-- EXCERPT PROVIDED follows --

This issue was exemplified earlier in the week when I contacted Mark Williams of Fathers Reaching Out to ask him if he would like to help me to round up the discussions we’d had on Facebook about maternity experience from the perspective of Dads and Partners.  Mark replied that he’d “love to be part of the team if you need a person to do the dads work…..”  There is no team Mark.  It’s JFDI!

Of course, there is one team of people who are actively engaged in looking into maternity services, and that is the panel of the National Maternity Review.  I tweeted as many of the panel as I could find to encourage them to take a look at the #MatExp campaign, and I know that some of them are already not only aware of the campaign but are actively engaging with it.  I had an email conversation with Rowan Davies, Head of Policy & Campaigns at Mumsnet, where she agreed to take a look at the various #MatExp platforms as part of her work on the panel.  And of course Sheena Byrom is putting up a series of blog posts about What The National Maternity Review Team Should Know.  The first of these covers engagement with the #MatExp campaign.  Another of my ACTIONS for #FlamingJune is to write a piece for this series myself.  More of that another day!

#MatExp – Lights, Camera, Action!

On 12 May Leigh Kendall and I thought about starting a Facebook group for the #MatExp campaign. JFDI and all that, the group was started two days later. Three weeks in and we’re at 450 members. You’ve got to love this campaign, nothing happens slowly!

Facebook group

The group is administrated by Leigh, Emma Jane Sasaru, Susanne Remic and me, and is the Facebook outlet for a campaign that has already gained huge momentum on Twitter. Florence Wilcock, the obstetrician at Kingston Hospital who started the campaign, has always wanted it to be focused on ACTION and this theme is central to the group. Each day a group member starts a thread on a chosen topic with questions/talking points and a request for actions that families and birth professionals can take to improve maternity experience in this area. We ask that actions are S.M.A.R.T.

-- EXCERPT PROVIDED concluded --

__EXERCISE DIRECTIONS__
Can you carry on the piece about the #MatExp maternity campaign, picking up right after its final sentence?

-- INPUT DATA follows --

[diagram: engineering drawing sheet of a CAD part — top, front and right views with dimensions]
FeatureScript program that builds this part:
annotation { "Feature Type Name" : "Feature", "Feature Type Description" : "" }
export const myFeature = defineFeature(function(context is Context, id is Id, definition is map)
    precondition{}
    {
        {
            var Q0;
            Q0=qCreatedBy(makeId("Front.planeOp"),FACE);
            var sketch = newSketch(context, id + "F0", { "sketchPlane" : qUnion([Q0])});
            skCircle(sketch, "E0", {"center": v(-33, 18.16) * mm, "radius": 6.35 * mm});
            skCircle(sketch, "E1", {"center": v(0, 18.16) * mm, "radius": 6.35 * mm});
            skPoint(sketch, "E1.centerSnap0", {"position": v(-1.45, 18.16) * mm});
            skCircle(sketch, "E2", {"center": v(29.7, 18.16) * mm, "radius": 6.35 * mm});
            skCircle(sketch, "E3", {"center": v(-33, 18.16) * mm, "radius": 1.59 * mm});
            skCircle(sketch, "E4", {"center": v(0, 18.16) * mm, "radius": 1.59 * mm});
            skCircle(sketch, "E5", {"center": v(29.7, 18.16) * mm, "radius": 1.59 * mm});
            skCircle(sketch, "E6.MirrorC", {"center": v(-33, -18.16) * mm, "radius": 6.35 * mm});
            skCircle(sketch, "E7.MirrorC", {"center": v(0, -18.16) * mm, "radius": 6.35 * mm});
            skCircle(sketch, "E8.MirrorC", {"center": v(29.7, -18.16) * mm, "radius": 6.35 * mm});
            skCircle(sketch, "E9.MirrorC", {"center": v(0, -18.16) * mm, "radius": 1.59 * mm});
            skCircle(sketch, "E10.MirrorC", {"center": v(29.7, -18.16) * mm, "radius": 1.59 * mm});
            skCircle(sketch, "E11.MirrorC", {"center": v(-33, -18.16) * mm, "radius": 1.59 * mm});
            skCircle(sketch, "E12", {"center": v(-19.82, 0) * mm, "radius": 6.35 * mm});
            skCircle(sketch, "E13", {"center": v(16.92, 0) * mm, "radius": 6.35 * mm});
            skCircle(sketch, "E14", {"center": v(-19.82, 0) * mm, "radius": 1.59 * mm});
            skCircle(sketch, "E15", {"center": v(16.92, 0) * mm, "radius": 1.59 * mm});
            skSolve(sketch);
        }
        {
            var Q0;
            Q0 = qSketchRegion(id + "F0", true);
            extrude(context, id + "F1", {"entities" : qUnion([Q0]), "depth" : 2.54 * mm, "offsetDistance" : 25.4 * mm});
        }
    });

-- INPUT DATA concluded --

__EXPECTED OUTPUT__
SMART (Specific, Measurable, Attainable, Relevant, Time-bound) goal setting concept presented on blackboard with colorful crumpled sticky notes and white chalk handwriting

Florence and Gill Phillips have a Month of Action planned for June, so we had originally hoped to do a blog post at the start of June detailing the actions put forward so far by the Facebook group and asking that people get involved. The snag is there have been so many fabulous actions put forward already on a number of important topics. The topics are being chosen in alphabetical order as a nod towards the #MatExp ABC that provided so much impetus on Twitter, and we are so far only on “H” – already the actions are numerous and thought provoking.

So we have quickly realised that it might be better for each of the admin team members to do individual blog posts on the topics that they have introduced to the group. These posts will start to come through soon, but for now we still wanted to give you a flavour of the suggestions and we hope that you will join us on Facebook or Twitter (or both) to get involved.


The actions that have been suggested on each of the threads can be divided into two categories:

  1. Immediate – just get up and do it actions that anybody can take, here and now. These tend to be small things but they can still have an impact.
  2. Long-term – group actions that require input and buy-in from different places and will probably require campaigns of their own.

Both are very important to the campaign. There are big issues that need to be addressed in maternity care and the NHS Maternity Review is looking at these right now. We are hoping to work with the review panel and to share our ideas with them. But we also need to remember that simple acts of kindness can change the experience of anyone with whom we come into contact. Sharing a piece of information could send someone down a different path. Signposting to a service could make the difference for that individual. No one needs to sit back and wait for a bandwagon to jump on. We can all of us get up and act today.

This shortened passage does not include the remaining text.